We just (fairly recently) returned from our latest family road trip, a ritual lovingly referred to as HolySHITWhyDoWeKeepDoingThisToOurselves!? It was a lovely, family time…full of beautiful landscapes and rolling meadows and setting sunsets situated above picturesque historic landmarks. And if you believe any of that bullsh*t, I’ve got some lovely oceanfront property to sell you.
Oh yes, there was a trip, and yes, it involved our family—all gazillion of us, even the ones who are not fully functional in most social situations yet. But that’s ok, because when we set out, we knew it would be an adventure, and an adventure it was.
We were about 30 minutes from home when the first tragedy struck, and since it happened to strike in the general vicinity of our teenage daughter, things quickly took a turn for the worse. Let me just say this: shoes were forgotten; drama ensued. ‘Nuff said. After informing our sweet little Doodle Bug that we would not be returning home for the aforementioned footwear, we received the following message:
“Well, then you can just buy me some new Converse when we get there.” (Followed by huff, sigh, eye roll, and slouchy-spine thing as she sunk into the back seat. Note to self: ask doctor about possible spinal alignment problems vs. normal teenage slouching syndrome.)
So, along the road we went. And we went along without incident, I might add, until we reached our hotel that night…only to realize that one of us (I’m not mentioning any names, HONEY.) forgot Jordan’s medicine. “Heeeeyyy, no big deal,” we said, although unconvincingly, as this statement was followed by nervous laughter. We were both secretly thinking, OH FREAKING CRAP IN A BUCKET.

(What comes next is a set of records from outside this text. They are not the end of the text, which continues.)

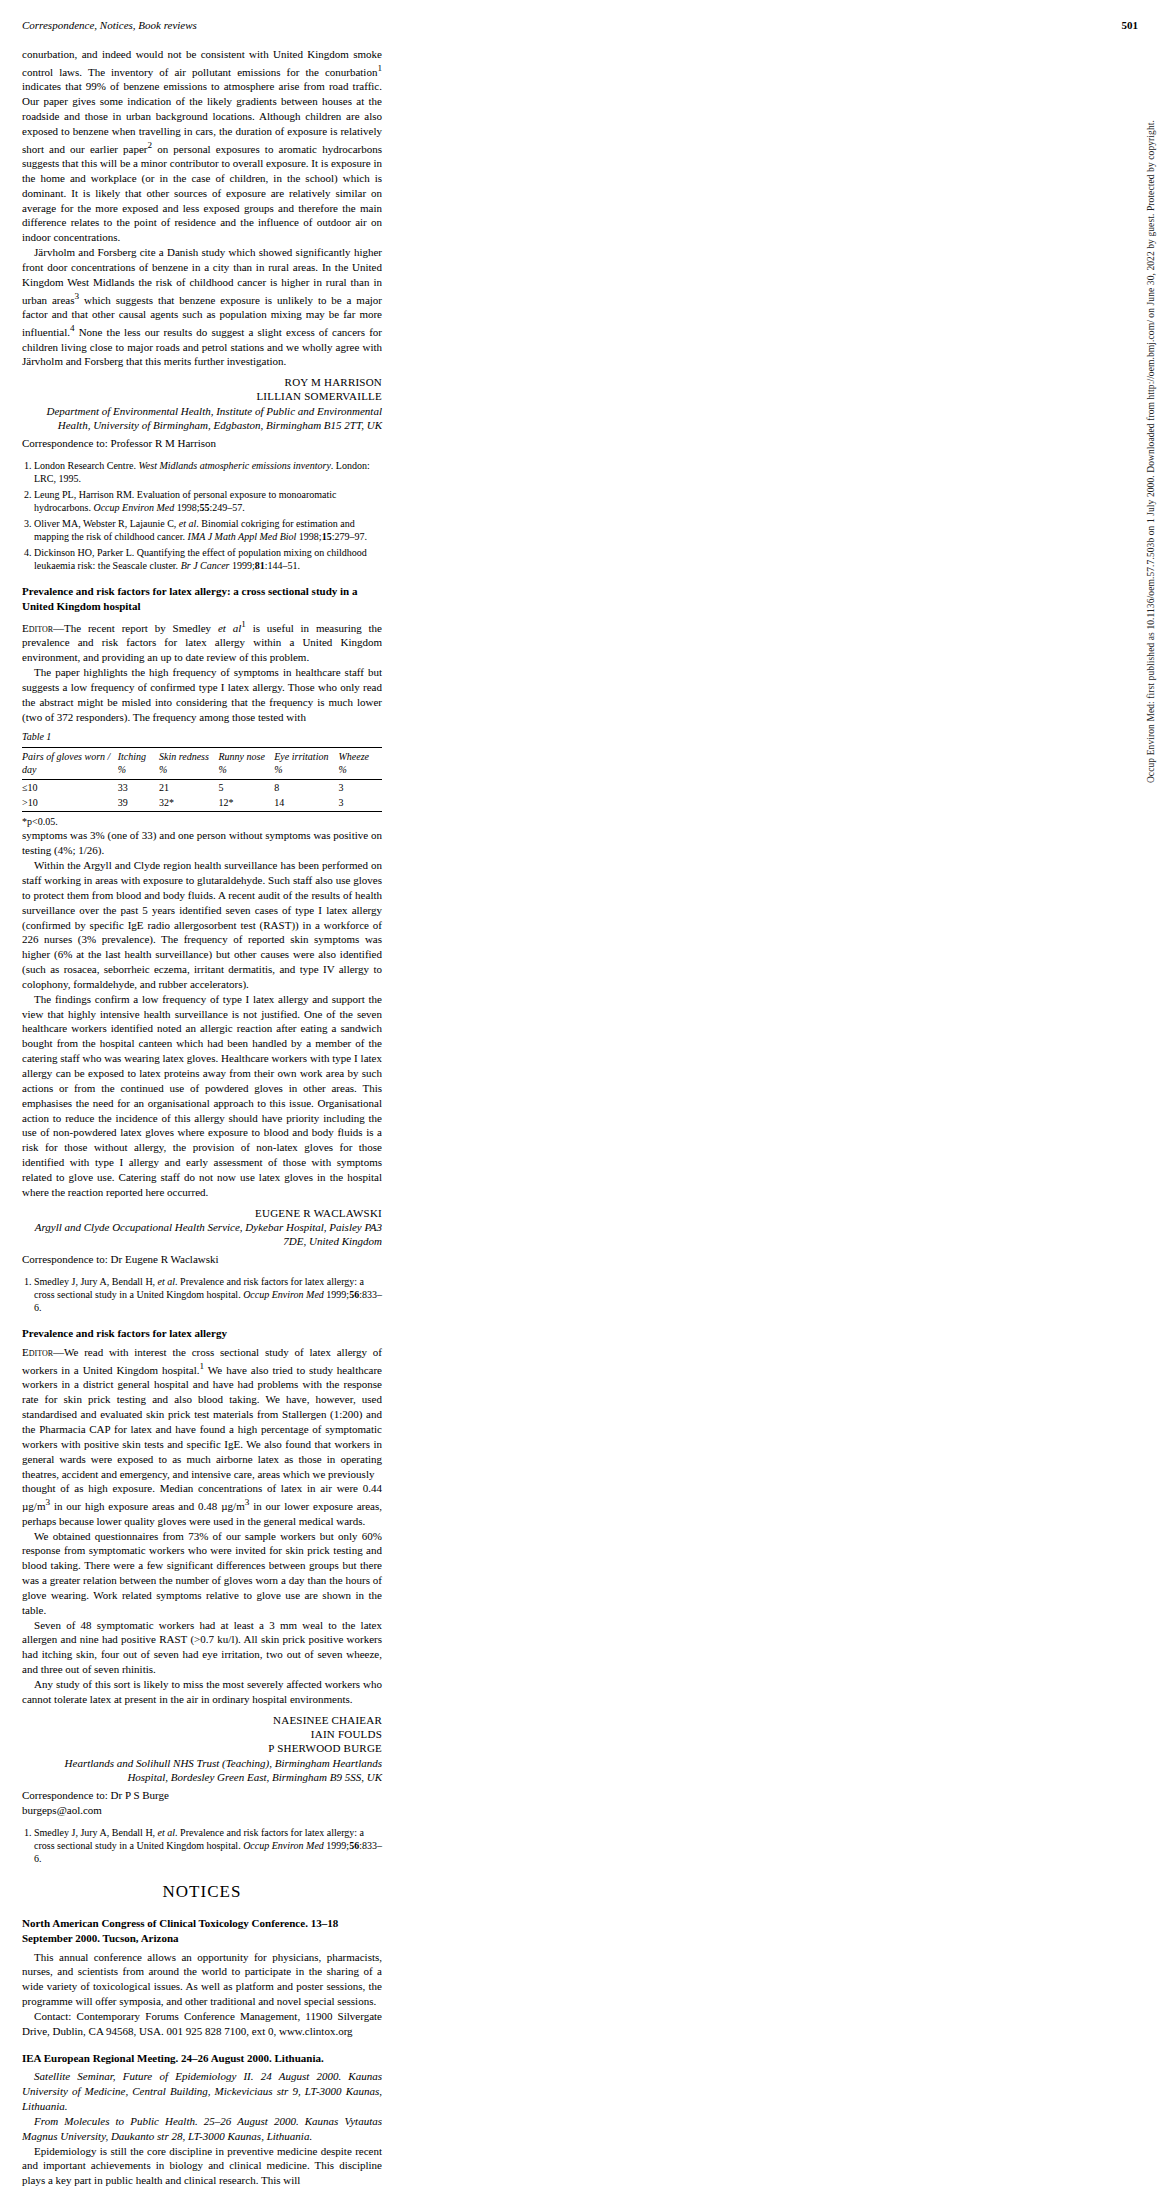Correspondence, Notices, Book reviews
501
Occup Environ Med: first published as 10.1136/oem.57.7.503b on 1 July 2000. Downloaded from http://oem.bmj.com/ on June 30, 2022 by guest. Protected by copyright.
conurbation, and indeed would not be consistent with United Kingdom smoke control laws. The inventory of air pollutant emissions for the conurbation1 indicates that 99% of benzene emissions to atmosphere arise from road traffic. Our paper gives some indication of the likely gradients between houses at the roadside and those in urban background locations. Although children are also exposed to benzene when travelling in cars, the duration of exposure is relatively short and our earlier paper2 on personal exposures to aromatic hydrocarbons suggests that this will be a minor contributor to overall exposure. It is exposure in the home and workplace (or in the case of children, in the school) which is dominant. It is likely that other sources of exposure are relatively similar on average for the more exposed and less exposed groups and therefore the main difference relates to the point of residence and the influence of outdoor air on indoor concentrations.
Järvholm and Forsberg cite a Danish study which showed significantly higher front door concentrations of benzene in a city than in rural areas. In the United Kingdom West Midlands the risk of childhood cancer is higher in rural than in urban areas3 which suggests that benzene exposure is unlikely to be a major factor and that other causal agents such as population mixing may be far more influential.4 None the less our results do suggest a slight excess of cancers for children living close to major roads and petrol stations and we wholly agree with Järvholm and Forsberg that this merits further investigation.
ROY M HARRISON
LILLIAN SOMERVAILLE
Department of Environmental Health, Institute of Public and Environmental Health, University of Birmingham, Edgbaston, Birmingham B15 2TT, UK
Correspondence to: Professor R M Harrison
London Research Centre. West Midlands atmospheric emissions inventory. London: LRC, 1995.
Leung PL, Harrison RM. Evaluation of personal exposure to monoaromatic hydrocarbons. Occup Environ Med 1998;55:249–57.
Oliver MA, Webster R, Lajaunie C, et al. Binomial cokriging for estimation and mapping the risk of childhood cancer. IMA J Math Appl Med Biol 1998;15:279–97.
Dickinson HO, Parker L. Quantifying the effect of population mixing on childhood leukaemia risk: the Seascale cluster. Br J Cancer 1999;81:144–51.
Prevalence and risk factors for latex allergy: a cross sectional study in a United Kingdom hospital
Editor—The recent report by Smedley et al1 is useful in measuring the prevalence and risk factors for latex allergy within a United Kingdom environment, and providing an up to date review of this problem.
The paper highlights the high frequency of symptoms in healthcare staff but suggests a low frequency of confirmed type I latex allergy. Those who only read the abstract might be misled into considering that the frequency is much lower (two of 372 responders). The frequency among those tested with
Table 1
| Pairs of gloves worn / day | Itching % | Skin redness % | Runny nose % | Eye irritation % | Wheeze % |
| --- | --- | --- | --- | --- | --- |
| ≤10 | 33 | 21 | 5 | 8 | 3 |
| >10 | 39 | 32* | 12* | 14 | 3 |
*p<0.05.
symptoms was 3% (one of 33) and one person without symptoms was positive on testing (4%; 1/26).
Within the Argyll and Clyde region health surveillance has been performed on staff working in areas with exposure to glutaraldehyde. Such staff also use gloves to protect them from blood and body fluids. A recent audit of the results of health surveillance over the past 5 years identified seven cases of type I latex allergy (confirmed by specific IgE radio allergosorbent test (RAST)) in a workforce of 226 nurses (3% prevalence). The frequency of reported skin symptoms was higher (6% at the last health surveillance) but other causes were also identified (such as rosacea, seborrheic eczema, irritant dermatitis, and type IV allergy to colophony, formaldehyde, and rubber accelerators).
The findings confirm a low frequency of type I latex allergy and support the view that highly intensive health surveillance is not justified. One of the seven healthcare workers identified noted an allergic reaction after eating a sandwich bought from the hospital canteen which had been handled by a member of the catering staff who was wearing latex gloves. Healthcare workers with type I latex allergy can be exposed to latex proteins away from their own work area by such actions or from the continued use of powdered gloves in other areas. This emphasises the need for an organisational approach to this issue. Organisational action to reduce the incidence of this allergy should have priority including the use of non-powdered latex gloves where exposure to blood and body fluids is a risk for those without allergy, the provision of non-latex gloves for those identified with type I allergy and early assessment of those with symptoms related to glove use. Catering staff do not now use latex gloves in the hospital where the reaction reported here occurred.
EUGENE R WACLAWSKI
Argyll and Clyde Occupational Health Service, Dykebar Hospital, Paisley PA3 7DE, United Kingdom
Correspondence to: Dr Eugene R Waclawski
Smedley J, Jury A, Bendall H, et al. Prevalence and risk factors for latex allergy: a cross sectional study in a United Kingdom hospital. Occup Environ Med 1999;56:833–6.
Prevalence and risk factors for latex allergy
Editor—We read with interest the cross sectional study of latex allergy of workers in a United Kingdom hospital.1 We have also tried to study healthcare workers in a district general hospital and have had problems with the response rate for skin prick testing and also blood taking. We have, however, used standardised and evaluated skin prick test materials from Stallergen (1:200) and the Pharmacia CAP for latex and have found a high percentage of symptomatic workers with positive skin tests and specific IgE. We also found that workers in general wards were exposed to as much airborne latex as those in operating theatres, accident and emergency, and intensive care, areas which we previously
thought of as high exposure. Median concentrations of latex in air were 0.44 µg/m3 in our high exposure areas and 0.48 µg/m3 in our lower exposure areas, perhaps because lower quality gloves were used in the general medical wards.
We obtained questionnaires from 73% of our sample workers but only 60% response from symptomatic workers who were invited for skin prick testing and blood taking. There were a few significant differences between groups but there was a greater relation between the number of gloves worn a day than the hours of glove wearing. Work related symptoms relative to glove use are shown in the table.
Seven of 48 symptomatic workers had at least a 3 mm weal to the latex allergen and nine had positive RAST (>0.7 ku/l). All skin prick positive workers had itching skin, four out of seven had eye irritation, two out of seven wheeze, and three out of seven rhinitis.
Any study of this sort is likely to miss the most severely affected workers who cannot tolerate latex at present in the air in ordinary hospital environments.
NAESINEE CHAIEAR
IAIN FOULDS
P SHERWOOD BURGE
Heartlands and Solihull NHS Trust (Teaching), Birmingham Heartlands Hospital, Bordesley Green East, Birmingham B9 5SS, UK
Correspondence to: Dr P S Burge
burgeps@aol.com
Smedley J, Jury A, Bendall H, et al. Prevalence and risk factors for latex allergy: a cross sectional study in a United Kingdom hospital. Occup Environ Med 1999;56:833–6.
NOTICES
North American Congress of Clinical Toxicology Conference. 13–18 September 2000. Tucson, Arizona
This annual conference allows an opportunity for physicians, pharmacists, nurses, and scientists from around the world to participate in the sharing of a wide variety of toxicological issues. As well as platform and poster sessions, the programme will offer symposia, and other traditional and novel special sessions.
Contact: Contemporary Forums Conference Management, 11900 Silvergate Drive, Dublin, CA 94568, USA. 001 925 828 7100, ext 0, www.clintox.org
IEA European Regional Meeting. 24–26 August 2000. Lithuania.
Satellite Seminar, Future of Epidemiology II. 24 August 2000. Kaunas University of Medicine, Central Building, Mickeviciaus str 9, LT-3000 Kaunas, Lithuania.
From Molecules to Public Health. 25–26 August 2000. Kaunas Vytautas Magnus University, Daukanto str 28, LT-3000 Kaunas, Lithuania.
Epidemiology is still the core discipline in preventive medicine despite recent and important achievements in biology and clinical medicine. This discipline plays a key part in public health and clinical research. This will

Oh freaking crap in a bucket is right. Without getting into too much detail, I’ll just say, that by the end of the trip, the adults were in need of their own medication. Our sweet little Jordan had morphed into…hmmm…let’s see, can you picture maybe a 12-legged tree monkey on crack? I’m just sayin’. That kid never stopped moving. He had arms and legs everywhere. And they NEVER. STOPPED. MOVING.
Now, we weren’t particularly worried about the lack of medication in the first place because our doctor had just recently suggested that we take him off the meds for a week, just to see if we could see any obvious differences in his behavior. We were thinking that the medicine was possibly not affecting him or not working like it should. So we thought, what the heck, no time like the present. So it was med-free week.
I’ll just say that by the end of the week, I probably would have sold my soul to the devil, Mother Theresa, Dr. Phil, or Buddha for just one little white tablet to hide in that kid’s peanut butter. Experiment complete. The medication does something, because without it, the parents are going to need to be medicated.
Oh, and also, it was on this trip that Jordan earned himself the nickname ‘Sticky,’ because I swear, every time I went to grab that child’s hand, it was stickier than the time before. I don’t know how he does it, but it must be through sheer force of will—he is the stickiest kid I have ever known. I think there must be a place in the Guinness Book of World Records for him.
Moving on to the rest of the fam, I would like to take a moment to officially thank my children for taking the time out of their busy days to focus intently on DESTROYING MY CAR. I really, really appreciate the hidden half-sticks of beef jerky hidden in the console and in the door handles, and it’s very handy to have half-used packets of hot sauce at my disposal whenever I may want them. Also, I’m grateful for the many pieces of gum that, in the 150-gazillion-degree Kansas City heat, have melded permanently with the interior fabric. The gum really coordinates nicely with the very colorful drink caps that are sprinkled like confetti throughout the interior of the car. It looks very festive—sort of like a party happened in there. A party I was unaware of. And woefully unprepared for. Kind of like those parties in high school when your parents go out of town and the house gets TP’d and you can’t remember how the toilet ended up on the lawn. Yeah. Thanks, kids.
On to the entire reason for our little road trip…drum roll please…Micaela ROCKED IT OUT at Nationals and ended up bringing home a fourth place win, which also secured her a spot at Olympic Development Camp in a couple of weeks. Yay! (And cha-ching!) Haul out the checkbook, Daddy, the girl is going big-time! She twisted, she turned, she flipped…and SHE KICKED BUTT! Can’t wait to see what she’s got in store for us in her next routine. You go, girl!
Oh, and one more thing. Not a cool souvenir. Well, it seemed cool at the time, but whoa, Nellie, hold your horses! It’s the fact that you have to live with this souvenir for a long, long time. Pop guns for the boys. Yup. Because we are geniuses, and we enjoy having little cork nuggets launched at our ears hundreds of times a day. We’re sorta cool like that. Can we have our meds now?